Я киваю головой, а юноша, набирая уверенность, продолжает говорить:
— За два года второй мировой войны вермахт ещё не знал поражений. Ни горные хребты, такие как Альпы и Карпаты, ни водные преграды, такие как Маас, Рона, Дунай, Днепр, Днестр, Буг, Висла, Неман, служившие мощными рубежами сопротивления фашистам, не стали для них непреодолимыми препятствиями…
— Хорошо, — говорю я. — Только, пожалуйста, ближе к теме, к битве за Ленинград.

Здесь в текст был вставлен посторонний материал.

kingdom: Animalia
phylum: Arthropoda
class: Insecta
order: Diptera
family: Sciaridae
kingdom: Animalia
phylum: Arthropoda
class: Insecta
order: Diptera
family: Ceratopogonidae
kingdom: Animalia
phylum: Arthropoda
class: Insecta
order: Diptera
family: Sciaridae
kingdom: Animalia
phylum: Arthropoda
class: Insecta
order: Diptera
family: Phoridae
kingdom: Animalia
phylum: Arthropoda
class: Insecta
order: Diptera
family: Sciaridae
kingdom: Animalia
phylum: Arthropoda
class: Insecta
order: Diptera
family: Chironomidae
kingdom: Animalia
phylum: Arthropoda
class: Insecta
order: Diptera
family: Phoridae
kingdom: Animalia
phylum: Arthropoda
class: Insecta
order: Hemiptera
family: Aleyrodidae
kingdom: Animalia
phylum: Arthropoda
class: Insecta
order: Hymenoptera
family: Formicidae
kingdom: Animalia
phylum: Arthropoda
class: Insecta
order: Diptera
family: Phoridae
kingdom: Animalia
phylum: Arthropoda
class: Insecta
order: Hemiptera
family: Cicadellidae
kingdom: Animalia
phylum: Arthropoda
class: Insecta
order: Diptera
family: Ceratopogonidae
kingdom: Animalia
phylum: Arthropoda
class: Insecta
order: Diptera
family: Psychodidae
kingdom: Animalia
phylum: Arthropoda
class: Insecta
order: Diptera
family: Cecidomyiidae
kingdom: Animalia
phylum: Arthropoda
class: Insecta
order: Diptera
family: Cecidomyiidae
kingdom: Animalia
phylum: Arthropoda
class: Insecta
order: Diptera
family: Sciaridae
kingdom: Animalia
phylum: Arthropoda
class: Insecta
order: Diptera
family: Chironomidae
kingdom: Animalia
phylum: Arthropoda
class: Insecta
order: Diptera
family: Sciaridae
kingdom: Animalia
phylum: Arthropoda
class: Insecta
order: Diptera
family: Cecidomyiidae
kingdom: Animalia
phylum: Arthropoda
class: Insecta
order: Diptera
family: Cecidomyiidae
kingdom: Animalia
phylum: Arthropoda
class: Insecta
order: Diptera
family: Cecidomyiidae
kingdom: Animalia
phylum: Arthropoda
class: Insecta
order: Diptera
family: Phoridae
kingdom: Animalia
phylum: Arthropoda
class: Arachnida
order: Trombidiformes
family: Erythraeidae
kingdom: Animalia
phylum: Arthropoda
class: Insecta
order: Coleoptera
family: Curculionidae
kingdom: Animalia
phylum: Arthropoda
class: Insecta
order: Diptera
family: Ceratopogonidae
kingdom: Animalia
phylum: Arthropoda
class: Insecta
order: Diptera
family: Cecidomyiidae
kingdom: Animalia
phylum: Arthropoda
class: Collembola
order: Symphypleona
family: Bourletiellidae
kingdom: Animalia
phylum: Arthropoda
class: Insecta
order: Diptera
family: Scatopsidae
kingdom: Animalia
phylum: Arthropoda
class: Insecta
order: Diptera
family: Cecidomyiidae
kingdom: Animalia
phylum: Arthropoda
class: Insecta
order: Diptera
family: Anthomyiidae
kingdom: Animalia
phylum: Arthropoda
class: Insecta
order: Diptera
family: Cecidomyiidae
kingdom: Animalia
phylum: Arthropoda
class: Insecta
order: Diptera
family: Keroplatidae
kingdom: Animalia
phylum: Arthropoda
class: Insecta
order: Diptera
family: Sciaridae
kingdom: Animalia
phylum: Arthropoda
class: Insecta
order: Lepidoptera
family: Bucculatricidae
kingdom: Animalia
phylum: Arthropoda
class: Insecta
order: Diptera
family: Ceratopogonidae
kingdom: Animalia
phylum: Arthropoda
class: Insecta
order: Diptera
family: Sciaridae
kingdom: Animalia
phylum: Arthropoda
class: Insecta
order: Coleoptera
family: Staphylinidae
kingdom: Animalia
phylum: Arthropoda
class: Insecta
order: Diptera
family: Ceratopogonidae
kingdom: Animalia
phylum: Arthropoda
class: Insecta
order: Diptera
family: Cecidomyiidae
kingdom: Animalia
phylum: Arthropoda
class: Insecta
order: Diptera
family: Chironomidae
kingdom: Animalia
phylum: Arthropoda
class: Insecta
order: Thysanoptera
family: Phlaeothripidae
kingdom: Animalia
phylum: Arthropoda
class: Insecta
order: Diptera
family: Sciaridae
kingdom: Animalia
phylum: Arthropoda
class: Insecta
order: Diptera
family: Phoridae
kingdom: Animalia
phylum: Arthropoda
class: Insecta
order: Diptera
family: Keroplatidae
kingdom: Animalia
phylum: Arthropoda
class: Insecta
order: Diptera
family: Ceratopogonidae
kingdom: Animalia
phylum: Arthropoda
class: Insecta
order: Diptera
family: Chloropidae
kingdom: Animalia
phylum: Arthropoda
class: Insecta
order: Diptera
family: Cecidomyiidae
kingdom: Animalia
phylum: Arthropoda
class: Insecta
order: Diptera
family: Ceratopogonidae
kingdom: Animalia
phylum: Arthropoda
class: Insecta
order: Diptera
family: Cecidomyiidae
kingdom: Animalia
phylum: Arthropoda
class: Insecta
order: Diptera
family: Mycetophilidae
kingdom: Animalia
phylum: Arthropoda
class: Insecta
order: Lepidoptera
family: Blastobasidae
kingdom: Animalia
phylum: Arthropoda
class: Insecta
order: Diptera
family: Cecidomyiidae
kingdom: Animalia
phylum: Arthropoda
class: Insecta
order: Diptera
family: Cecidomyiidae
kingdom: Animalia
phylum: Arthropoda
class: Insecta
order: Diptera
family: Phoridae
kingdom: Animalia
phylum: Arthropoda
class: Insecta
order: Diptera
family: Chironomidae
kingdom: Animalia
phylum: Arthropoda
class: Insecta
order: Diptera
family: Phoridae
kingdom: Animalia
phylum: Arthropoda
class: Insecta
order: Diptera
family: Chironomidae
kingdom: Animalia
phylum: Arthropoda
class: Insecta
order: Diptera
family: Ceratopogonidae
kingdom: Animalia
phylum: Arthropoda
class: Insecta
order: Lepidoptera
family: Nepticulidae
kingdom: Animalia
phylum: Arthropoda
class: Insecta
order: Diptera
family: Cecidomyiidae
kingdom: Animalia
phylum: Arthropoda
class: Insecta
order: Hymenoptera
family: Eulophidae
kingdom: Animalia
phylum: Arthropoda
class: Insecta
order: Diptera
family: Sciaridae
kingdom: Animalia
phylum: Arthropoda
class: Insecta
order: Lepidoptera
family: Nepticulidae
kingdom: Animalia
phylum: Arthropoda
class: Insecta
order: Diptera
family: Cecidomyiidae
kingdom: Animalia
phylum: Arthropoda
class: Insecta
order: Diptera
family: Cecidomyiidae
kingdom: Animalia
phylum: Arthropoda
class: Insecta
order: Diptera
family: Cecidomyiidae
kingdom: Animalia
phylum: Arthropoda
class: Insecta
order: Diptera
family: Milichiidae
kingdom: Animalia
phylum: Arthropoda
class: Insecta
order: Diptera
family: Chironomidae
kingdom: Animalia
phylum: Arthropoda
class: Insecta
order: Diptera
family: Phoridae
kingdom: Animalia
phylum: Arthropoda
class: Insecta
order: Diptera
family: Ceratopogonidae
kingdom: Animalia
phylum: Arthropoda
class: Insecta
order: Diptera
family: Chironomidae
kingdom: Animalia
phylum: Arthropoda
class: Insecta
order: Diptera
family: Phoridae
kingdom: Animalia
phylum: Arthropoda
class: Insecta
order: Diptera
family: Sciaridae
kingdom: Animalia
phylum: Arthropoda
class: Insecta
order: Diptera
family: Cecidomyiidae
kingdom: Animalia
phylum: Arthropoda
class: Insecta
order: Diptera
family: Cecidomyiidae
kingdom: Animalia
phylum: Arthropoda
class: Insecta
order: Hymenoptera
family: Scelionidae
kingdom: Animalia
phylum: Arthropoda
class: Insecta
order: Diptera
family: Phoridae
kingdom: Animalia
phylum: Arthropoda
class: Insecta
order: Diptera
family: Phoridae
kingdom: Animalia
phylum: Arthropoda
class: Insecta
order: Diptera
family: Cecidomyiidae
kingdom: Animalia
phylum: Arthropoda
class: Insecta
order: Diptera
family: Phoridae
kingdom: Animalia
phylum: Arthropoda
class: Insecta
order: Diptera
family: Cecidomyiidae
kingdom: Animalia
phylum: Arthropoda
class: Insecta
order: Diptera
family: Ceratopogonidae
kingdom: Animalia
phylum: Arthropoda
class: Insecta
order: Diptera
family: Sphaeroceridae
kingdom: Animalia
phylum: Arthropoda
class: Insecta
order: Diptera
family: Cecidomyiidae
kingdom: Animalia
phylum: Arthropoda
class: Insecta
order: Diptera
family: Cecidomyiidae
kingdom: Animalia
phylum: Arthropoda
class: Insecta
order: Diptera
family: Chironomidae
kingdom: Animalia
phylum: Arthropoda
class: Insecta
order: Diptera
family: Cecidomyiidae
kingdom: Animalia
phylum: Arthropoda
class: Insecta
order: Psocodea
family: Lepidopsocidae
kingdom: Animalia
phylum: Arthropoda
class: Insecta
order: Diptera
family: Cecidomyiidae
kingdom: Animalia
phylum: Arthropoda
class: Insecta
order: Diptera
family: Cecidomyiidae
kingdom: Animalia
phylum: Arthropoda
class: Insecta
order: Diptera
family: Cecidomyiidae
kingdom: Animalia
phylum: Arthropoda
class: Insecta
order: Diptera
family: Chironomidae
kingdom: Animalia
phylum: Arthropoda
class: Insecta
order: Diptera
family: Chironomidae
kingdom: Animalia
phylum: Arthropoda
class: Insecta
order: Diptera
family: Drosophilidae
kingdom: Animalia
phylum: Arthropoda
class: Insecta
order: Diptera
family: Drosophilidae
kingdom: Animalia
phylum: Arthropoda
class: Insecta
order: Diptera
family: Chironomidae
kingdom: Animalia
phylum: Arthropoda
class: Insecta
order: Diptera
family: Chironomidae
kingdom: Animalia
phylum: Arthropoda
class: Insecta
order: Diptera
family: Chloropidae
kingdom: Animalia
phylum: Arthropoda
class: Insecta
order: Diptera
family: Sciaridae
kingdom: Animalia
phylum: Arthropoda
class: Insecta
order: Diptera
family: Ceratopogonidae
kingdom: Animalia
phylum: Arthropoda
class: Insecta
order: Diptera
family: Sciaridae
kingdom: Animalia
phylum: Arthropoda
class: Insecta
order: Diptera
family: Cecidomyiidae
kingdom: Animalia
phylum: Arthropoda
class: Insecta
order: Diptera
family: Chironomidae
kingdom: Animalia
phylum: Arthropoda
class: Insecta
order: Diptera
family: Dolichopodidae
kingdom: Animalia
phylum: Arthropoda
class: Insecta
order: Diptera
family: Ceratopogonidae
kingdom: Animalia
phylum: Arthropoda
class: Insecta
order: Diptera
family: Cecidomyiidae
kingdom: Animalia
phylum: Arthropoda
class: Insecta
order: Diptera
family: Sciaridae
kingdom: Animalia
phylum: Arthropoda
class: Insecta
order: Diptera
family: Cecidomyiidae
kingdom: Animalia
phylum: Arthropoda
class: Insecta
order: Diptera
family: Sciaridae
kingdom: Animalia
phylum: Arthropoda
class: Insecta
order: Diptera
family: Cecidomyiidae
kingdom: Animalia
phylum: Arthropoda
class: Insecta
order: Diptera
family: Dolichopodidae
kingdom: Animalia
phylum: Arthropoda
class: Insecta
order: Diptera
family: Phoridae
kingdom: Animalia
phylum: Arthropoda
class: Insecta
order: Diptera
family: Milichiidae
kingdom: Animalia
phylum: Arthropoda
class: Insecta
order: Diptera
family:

— В августе — сентябре сорок первого года фашистские полчища приблизились к Ленинграду. Перед ними лежала плоская как стол равнина. Ни горных хребтов, ни даже сколько-нибудь значительных высот, ни больших рек… Перед ними почти нет регулярных частей Красной Армии. На их пути дивизии наскоро обученных и снаряжённых добровольцев и бригады сошедших на берег моряков…
Я слушал не перебивая. Мне досадно, что сидящие там, за столами, не слушают ответ своего товарища, а заняты посторонним делом… «Почему посторонним? — одёргиваю я себя мысленно. — Они заняты своим делом, готовят ответы на вопросы… Нет, воистину я становлюсь стар и ворчлив».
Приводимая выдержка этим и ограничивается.